Oleksandr Krakovetskyi, directeur de DevRain et auteur du livre ChatGPT, DALL·E, Midjourney : Comment l’intelligence artificielle générative change le monde est convaincu que le développement d’un grand modèle de langage ukrainien est aujourd’hui une question de sécurité nationale. Pour réaliser l’objectif annoncé par le ministère de la Transformation numérique, la principale ressource nécessaire est un corpus de données ukrainien. La puissance de calcul et les serveurs sont également nécessaires pour accomplir cette tâche, mais ils sont plus faciles à obtenir par l’intermédiaire de partenaires tels que Microsoft, Google et AWS, ou même par le biais de centres de données locaux.

Le principal défi consiste à créer l’ensemble des données. Quant à l’utilisation du projet, selon l’expert, le modèle ukrainien pourrait être utilisé dans le domaine juridique, pour la création de documents officiels et pour la traduction. Il existe un problème important lié à la traduction de documents juridiques et réglementaires de l’anglais vers l’ukrainien, et un tel modèle pourrait garantir des traductions précises. De plus, en Ukraine, où il existe une pénurie de main-d’œuvre, l’IA peut automatiser certaines tâches, permettant ainsi au personnel de se concentrer sur les missions les plus complexes.

Créer son propre modèle de langage, c’est investir dans l’avenir, un investissement qui sera clairement rentable à long terme.
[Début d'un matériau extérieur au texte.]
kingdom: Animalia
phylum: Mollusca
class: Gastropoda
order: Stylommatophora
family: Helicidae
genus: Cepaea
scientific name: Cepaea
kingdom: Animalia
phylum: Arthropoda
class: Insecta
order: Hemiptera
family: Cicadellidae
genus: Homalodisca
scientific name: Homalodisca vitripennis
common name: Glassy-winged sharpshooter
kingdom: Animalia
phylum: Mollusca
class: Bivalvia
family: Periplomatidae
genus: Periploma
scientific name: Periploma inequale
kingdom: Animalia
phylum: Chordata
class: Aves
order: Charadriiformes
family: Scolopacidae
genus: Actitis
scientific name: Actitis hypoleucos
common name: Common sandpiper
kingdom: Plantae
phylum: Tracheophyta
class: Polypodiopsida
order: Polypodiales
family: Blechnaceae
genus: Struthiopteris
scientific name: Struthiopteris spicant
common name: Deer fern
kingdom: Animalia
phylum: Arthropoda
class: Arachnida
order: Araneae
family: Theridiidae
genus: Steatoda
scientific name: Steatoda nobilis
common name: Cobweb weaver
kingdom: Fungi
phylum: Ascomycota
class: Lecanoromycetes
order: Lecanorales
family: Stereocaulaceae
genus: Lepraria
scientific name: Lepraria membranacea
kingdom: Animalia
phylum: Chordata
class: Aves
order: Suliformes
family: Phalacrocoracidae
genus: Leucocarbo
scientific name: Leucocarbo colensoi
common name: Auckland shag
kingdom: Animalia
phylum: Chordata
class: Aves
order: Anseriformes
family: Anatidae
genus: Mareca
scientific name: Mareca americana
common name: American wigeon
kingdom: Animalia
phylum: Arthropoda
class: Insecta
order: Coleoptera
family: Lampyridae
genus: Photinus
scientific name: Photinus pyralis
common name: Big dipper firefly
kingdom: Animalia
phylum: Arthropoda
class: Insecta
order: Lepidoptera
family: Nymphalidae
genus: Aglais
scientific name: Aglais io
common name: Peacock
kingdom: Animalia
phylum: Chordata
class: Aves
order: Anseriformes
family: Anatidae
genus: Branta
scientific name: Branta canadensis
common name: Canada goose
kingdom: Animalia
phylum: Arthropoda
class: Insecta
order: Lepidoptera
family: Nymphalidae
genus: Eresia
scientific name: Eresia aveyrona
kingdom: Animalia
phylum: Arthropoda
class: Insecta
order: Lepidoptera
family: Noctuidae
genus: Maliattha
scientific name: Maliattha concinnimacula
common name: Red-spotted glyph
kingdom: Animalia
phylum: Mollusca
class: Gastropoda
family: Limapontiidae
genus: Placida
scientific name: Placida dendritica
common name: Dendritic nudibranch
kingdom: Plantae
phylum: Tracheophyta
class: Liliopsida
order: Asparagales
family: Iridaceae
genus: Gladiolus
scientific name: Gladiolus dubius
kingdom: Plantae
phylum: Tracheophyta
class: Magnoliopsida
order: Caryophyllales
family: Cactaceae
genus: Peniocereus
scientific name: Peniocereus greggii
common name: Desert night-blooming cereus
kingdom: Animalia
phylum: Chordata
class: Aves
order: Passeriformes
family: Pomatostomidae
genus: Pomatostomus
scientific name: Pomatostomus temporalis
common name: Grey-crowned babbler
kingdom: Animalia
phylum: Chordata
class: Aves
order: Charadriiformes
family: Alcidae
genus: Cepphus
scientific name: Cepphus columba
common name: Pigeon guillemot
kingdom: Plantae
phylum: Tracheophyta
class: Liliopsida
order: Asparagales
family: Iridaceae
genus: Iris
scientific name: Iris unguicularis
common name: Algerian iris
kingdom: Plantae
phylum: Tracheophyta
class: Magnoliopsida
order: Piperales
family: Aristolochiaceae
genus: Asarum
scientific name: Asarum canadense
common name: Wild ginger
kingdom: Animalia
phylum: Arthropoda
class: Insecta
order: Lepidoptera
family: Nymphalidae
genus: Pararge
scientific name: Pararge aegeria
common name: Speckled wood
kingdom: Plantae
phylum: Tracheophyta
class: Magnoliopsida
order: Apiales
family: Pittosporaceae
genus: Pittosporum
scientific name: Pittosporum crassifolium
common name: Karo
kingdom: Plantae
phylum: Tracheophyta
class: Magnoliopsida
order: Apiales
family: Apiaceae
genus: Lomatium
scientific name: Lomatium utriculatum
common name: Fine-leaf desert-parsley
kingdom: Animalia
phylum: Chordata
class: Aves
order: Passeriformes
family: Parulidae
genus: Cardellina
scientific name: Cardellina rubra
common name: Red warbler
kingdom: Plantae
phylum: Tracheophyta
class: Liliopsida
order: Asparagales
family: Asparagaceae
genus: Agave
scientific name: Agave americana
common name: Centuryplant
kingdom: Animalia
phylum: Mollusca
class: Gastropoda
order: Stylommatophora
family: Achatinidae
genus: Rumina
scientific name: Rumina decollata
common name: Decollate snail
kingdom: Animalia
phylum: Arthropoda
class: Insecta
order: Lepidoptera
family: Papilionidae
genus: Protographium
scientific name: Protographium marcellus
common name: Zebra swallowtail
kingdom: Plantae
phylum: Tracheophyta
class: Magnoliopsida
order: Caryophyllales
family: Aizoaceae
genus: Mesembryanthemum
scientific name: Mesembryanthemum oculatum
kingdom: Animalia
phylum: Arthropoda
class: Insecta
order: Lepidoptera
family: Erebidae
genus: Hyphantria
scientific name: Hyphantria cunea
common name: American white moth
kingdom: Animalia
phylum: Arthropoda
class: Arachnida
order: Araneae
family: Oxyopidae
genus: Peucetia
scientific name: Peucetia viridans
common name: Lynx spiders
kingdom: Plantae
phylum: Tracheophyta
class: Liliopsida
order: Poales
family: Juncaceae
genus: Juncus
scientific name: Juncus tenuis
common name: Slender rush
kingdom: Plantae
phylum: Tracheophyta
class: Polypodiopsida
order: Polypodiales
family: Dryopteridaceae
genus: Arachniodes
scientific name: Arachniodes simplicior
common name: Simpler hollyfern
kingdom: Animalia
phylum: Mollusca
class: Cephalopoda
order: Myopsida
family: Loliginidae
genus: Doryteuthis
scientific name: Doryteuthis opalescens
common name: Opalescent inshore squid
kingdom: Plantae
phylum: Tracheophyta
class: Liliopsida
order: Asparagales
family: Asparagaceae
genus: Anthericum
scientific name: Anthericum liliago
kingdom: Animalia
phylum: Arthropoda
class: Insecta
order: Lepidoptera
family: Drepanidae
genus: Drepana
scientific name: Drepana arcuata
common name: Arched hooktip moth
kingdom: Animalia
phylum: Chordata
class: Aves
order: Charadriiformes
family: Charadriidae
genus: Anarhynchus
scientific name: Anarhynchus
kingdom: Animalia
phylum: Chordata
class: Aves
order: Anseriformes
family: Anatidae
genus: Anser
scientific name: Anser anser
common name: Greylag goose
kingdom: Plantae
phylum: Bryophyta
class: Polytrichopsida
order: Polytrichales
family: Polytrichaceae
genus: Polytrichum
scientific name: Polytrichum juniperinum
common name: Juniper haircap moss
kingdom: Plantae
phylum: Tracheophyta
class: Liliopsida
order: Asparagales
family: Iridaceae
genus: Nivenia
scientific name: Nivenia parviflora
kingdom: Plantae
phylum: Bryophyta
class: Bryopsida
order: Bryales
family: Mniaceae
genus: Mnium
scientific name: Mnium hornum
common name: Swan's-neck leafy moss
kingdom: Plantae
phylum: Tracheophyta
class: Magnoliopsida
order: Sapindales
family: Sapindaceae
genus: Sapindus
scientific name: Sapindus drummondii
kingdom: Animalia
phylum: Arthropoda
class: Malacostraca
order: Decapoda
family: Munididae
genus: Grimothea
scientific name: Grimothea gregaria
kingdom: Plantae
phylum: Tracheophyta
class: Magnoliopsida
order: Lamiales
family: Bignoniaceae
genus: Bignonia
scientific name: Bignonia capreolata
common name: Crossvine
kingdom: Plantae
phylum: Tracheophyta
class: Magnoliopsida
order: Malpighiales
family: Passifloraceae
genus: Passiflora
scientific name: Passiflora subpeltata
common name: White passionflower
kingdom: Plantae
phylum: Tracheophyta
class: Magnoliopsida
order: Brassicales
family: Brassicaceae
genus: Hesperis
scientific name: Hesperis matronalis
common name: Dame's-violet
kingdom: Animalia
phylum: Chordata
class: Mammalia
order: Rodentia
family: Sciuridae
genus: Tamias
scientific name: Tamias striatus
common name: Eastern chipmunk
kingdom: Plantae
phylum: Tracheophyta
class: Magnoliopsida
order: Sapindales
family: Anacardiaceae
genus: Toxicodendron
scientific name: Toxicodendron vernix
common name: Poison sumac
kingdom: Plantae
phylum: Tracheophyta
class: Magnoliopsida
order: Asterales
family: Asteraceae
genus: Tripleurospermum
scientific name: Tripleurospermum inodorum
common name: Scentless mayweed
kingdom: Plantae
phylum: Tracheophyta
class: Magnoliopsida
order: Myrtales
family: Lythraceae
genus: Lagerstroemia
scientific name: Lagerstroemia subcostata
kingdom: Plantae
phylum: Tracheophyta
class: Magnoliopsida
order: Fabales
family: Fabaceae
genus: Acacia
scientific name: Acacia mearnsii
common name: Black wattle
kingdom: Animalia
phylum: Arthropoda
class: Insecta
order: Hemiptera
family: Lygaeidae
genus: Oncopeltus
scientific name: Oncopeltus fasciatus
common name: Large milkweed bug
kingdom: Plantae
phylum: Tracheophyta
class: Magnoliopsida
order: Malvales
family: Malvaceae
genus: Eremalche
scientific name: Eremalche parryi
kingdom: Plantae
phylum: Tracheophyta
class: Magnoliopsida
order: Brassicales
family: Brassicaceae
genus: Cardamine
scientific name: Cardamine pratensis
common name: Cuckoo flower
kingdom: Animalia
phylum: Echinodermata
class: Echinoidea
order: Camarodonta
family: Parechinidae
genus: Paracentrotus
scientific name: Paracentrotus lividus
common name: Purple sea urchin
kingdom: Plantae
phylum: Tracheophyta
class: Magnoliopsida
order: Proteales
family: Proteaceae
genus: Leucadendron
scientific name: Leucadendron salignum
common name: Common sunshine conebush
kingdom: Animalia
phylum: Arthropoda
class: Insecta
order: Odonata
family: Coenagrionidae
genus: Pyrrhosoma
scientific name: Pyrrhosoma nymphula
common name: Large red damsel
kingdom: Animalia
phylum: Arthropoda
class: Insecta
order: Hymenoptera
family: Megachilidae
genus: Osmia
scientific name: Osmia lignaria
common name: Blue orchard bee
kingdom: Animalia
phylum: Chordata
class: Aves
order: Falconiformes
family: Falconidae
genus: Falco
Le projet pourra non seulement être utilisé dans le domaine des affaires, mais aussi devenir un élément du processus éducatif et de l’activité scientifique. La recherche scientifique disposera d’un outil puissant pour analyser de grands volumes de données, les entreprises pourront automatiser des processus complexes et créer des produits innovants à moindre coût. L’essentiel est que derrière les slogans retentissants et les plans ambitieux, tous les risques soient pris en compte.